Deutsche Guggenheim

Anish Kapoor: Memory

30 Nov 2008 - 01 Feb 2009

Anish Kapoor: Memory, 2008
Installation shot, Deutsche Guggenheim
Photo: Mathias Schormann
ANISH KAPOOR
Memory
30 November 2008 - 1 February 2009

Memory (2008), Anish Kapoor’s commissioned sculpture for the Deutsche Guggenheim, sits tightly within its gallery spaces—a twenty-four-ton, Cor-Ten steel tank, defined by its volume rather than by its mass. Its thin skin suggests a form that is ephemeral and unmonumental, defying gravity as it gently glances against the peripheries of the gallery walls, floors, and ceiling. Kapoor’s use of Cor-Ten steel and its inherent color properties relate the commission back to his early pigment sculptures. Rather than necessitating a coat of paint to smooth the interior curvatures, the sculpture’s 154 seamless tiles, perfectly manufactured to prevent any light from seeping through, read as one continuous form. These tiles create the necessary conditions for darkness and boundlessness within—the void.

Kapoor’s sculptures elicit a certain confrontation. As participants rather than as mere spectators, we become hyperconscious of our own position in space and of our own scale. We want to walk around and under Memory’s bulging curves, but are denied this access. The sculpture is not architecture—we are prevented from entering its aperture/window. Kapoor coaxes us instead into having to circumambulate the sculpture at a remove, through several points of entry and exit in the galleries. Procession as proposition—the artist describes this as a “diagram that can never be completed.”

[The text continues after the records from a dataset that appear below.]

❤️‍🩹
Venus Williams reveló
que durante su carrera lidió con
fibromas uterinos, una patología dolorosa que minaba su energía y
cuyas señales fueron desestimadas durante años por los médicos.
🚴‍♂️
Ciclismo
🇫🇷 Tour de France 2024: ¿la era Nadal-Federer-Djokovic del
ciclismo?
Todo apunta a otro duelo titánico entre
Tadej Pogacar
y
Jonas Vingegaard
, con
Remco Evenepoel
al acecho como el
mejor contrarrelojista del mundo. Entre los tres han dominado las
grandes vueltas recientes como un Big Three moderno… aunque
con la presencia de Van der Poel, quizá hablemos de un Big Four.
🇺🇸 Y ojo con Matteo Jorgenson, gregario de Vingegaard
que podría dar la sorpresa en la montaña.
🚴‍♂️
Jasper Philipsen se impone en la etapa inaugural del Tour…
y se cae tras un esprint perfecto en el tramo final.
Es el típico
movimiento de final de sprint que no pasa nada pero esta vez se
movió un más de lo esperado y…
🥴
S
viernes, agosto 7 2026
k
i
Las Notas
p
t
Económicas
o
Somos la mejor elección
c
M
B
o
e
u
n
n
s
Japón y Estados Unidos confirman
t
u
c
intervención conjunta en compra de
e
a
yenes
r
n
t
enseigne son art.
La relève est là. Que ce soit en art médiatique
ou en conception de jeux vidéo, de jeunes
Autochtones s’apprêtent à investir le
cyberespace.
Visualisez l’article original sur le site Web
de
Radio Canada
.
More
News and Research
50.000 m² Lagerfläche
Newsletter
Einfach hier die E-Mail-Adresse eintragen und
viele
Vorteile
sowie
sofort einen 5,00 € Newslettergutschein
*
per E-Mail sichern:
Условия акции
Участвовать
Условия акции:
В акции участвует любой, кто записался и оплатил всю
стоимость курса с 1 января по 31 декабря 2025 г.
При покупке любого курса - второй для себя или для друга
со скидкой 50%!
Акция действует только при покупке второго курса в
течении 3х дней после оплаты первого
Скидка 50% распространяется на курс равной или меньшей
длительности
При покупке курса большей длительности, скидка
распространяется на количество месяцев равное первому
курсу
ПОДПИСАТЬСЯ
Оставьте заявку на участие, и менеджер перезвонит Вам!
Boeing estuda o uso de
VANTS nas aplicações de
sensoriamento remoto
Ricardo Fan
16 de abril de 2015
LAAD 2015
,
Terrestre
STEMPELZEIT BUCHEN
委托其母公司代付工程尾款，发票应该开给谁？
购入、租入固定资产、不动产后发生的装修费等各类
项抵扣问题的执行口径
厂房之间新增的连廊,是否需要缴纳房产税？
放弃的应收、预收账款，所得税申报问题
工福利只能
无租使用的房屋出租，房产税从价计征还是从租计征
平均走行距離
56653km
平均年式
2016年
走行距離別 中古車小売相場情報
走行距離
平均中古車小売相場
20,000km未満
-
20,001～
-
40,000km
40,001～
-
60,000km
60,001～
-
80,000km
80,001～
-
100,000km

Kapoor’s understanding of scale has played a decisive role in his career. Every model at his studio is analyzed with a human figure placed in relation to the architecture of the galleries. As with other large-scale installations, Memory defies the classical figure-ground relationship and exceeds somatic comprehension. It succeeds in creating a new perception of space through physical and mental scale. We not only have more to see, but have to exert more effort in the act of seeing. Kapoor describes this process as creating “mental sculpture.” Dematerializing steel and dismantling vision, Memory is the apotheosis of this cognitive process. Set within non-chronological time and fractured space, we are left to negotiate the sculpture’s ensuing incomprehensibility and fragmentation by attempting to piece together the images retained in our memories.

Memory thus remains situational. It is relativistic, phenomenological, and ultimately unclaimed. As we attempt to catch glimpses of the sculpture’s exterior shell and interior belly, the present quickly becomes the past.